46. Yo­lun her iki tarafını kaplayan güçlü bir kent olan Efron'a vardılar. Kentin sa­ğından ya da solundan geçmek olanak­sızdı, onun için kentin içinden geçmek istediler.
47. Ama kent halkı geçmeleri­ne izin vermedi ve kapılara taşlarla ba­rikat kurdu. Yahuda onlara uzlaştırıcı bir haber gönderdi:
48. "İzin verin de ül­kenizden geçip kendi ülkemize vara­lım. Kimse size kötülük etmeyecek, biz sadece kentten geçmek istiyoruz." Ama kapıları açmadılar.
49. O zaman Yahuda saflara verdiği buyrukla herke­sin olduğu yerde durmasını istedi.
50. Savaşçılar yerlerini aldı. Yahuda ge­ce gündüz sürekli olarak kente Sal­dırdı, sonunda kent teslim oldu.
51. Tüm erkekleri kılıçtan geçirdi, kenti yerle bir edip yağmaladı ve ölülerin cesetleri üzerinden yürüyerek kenti geçti.
52. Ardından Yahudiler Ürdün Irmağı'nı geçerek Beytşean'ın karşısındaki büy­ük ovaya vardılar.
53. Yahuda yol bo­yunca arkada kalan kişileri toparladı ve halkı yüreklendirdi. Ülkelerine va­rıncaya dek bu durum süregeldi.
54. Se­vinç ve mutlulukla Siyon Dağı'na çık­tılar, hiç bir kayıp vermeden sapasağ­lam geri döndükleri için kurban kes­tiler.
55. Yahuda'yla Yonatan Gilat ülkesindeyken, kardeşi Simon da Galilede Ptolemais'in önündeyken,
56. ordu­nun komutanları olan Zekeriya oğlu Yusuf ve Azarya onların yiğitliğini ve savaştaki başarılarını duyup
57. şöyle dediler: "Biz de ünlü olmak için çev­remizdeki uluslarla savaşalım."

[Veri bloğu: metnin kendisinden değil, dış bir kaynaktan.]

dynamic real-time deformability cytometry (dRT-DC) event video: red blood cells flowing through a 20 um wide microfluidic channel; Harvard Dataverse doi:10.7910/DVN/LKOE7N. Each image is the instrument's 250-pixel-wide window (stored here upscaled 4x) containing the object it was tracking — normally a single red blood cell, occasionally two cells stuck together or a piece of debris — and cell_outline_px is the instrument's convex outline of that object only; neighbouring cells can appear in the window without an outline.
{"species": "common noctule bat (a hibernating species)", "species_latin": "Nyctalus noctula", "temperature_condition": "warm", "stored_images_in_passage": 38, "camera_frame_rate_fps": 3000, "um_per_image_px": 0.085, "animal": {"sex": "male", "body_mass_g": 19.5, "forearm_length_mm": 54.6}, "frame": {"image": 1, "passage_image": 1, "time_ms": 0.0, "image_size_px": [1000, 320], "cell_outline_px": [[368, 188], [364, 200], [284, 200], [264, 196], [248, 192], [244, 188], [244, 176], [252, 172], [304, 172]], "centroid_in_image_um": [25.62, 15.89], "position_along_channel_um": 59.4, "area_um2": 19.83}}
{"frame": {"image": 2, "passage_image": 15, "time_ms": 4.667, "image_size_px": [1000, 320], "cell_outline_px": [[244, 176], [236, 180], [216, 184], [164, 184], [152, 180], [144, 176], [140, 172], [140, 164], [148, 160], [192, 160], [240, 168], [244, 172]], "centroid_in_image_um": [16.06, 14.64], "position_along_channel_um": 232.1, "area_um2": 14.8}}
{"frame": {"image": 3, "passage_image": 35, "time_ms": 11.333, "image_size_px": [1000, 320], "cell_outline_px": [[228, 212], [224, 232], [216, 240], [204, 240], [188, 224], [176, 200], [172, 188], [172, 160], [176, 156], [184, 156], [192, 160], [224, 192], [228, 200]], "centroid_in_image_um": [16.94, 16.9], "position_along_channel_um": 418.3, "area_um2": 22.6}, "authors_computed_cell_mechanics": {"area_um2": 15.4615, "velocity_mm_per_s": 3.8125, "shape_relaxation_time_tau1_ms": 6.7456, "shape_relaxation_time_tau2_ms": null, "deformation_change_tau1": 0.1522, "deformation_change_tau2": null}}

58. Son­ra komuta ettikleri askerlere ilerleme­yi buyurdular ve Yamniya'nın üstüne yürüdüler.
59. Ama Gorgiyas onlarla savaşmak üzere askerleriyle birlikte kentten dışarı çıktı,
60. Yusuf'la Azar­ya yenildiler ve Yahudiye'nin sınırla­rına kadar izlendiler. O gün yaklaşık olarak iki bin İsrailli yaşamını yitirdi.
61. Böylece onlar için işler ters gitti, çünkü Yahuda'yla kardeşlerinin söz­lerini dinlemeyip kendi yiğitliklerine güvendiler.
62. Onlar, İsrail'i kurtar­makla yükümlü olan aileye ait değil­lerdi.
63. Ama yiğit Yahuda'yla erkek kar­deşlerinin adları tüm İsrail'de ve adla­rını duyan tüm uluslarca onurlandırı­lıyordu.
64. Onları alkışlamak amacıyla insanlar çevrelerinde toplanıyordu.
65. Yahuda, güneydeki ülkede yaşayan Edomlular'la savaşmak üzere erkek kardeşleriyle yola çıktı. Hevron'a ve çevresindeki köylere saldır­dı, yöreyi güçlendirmek için alınan savunma önlemlerini yerle bir etti ve yöreyi kuşatan kaleleri ateşe verdi.
66. Ardından Yahuda Filistliler'in ül­kesine ilerledi ve Marisa'dan geçti.
67. O günkü savaşta ölenler arasında bazı kâhinler de bulunuyordu. Savaşa katılmakla cesaretlerini kanıtlamak is­temişler, delicesine bir cesaretle tehli­keli bir işe atılmışlardı.
68. Sonra Ya­huda, Filist'in bir bölgesi olan Azotus'a yöneldi. Onların sunaklarını yık­tı, tanrılarının yontularını ateşe verdi ve Yahuda ülkesine çekildi. Onların kentlerini tümüyle yağmalamıştı.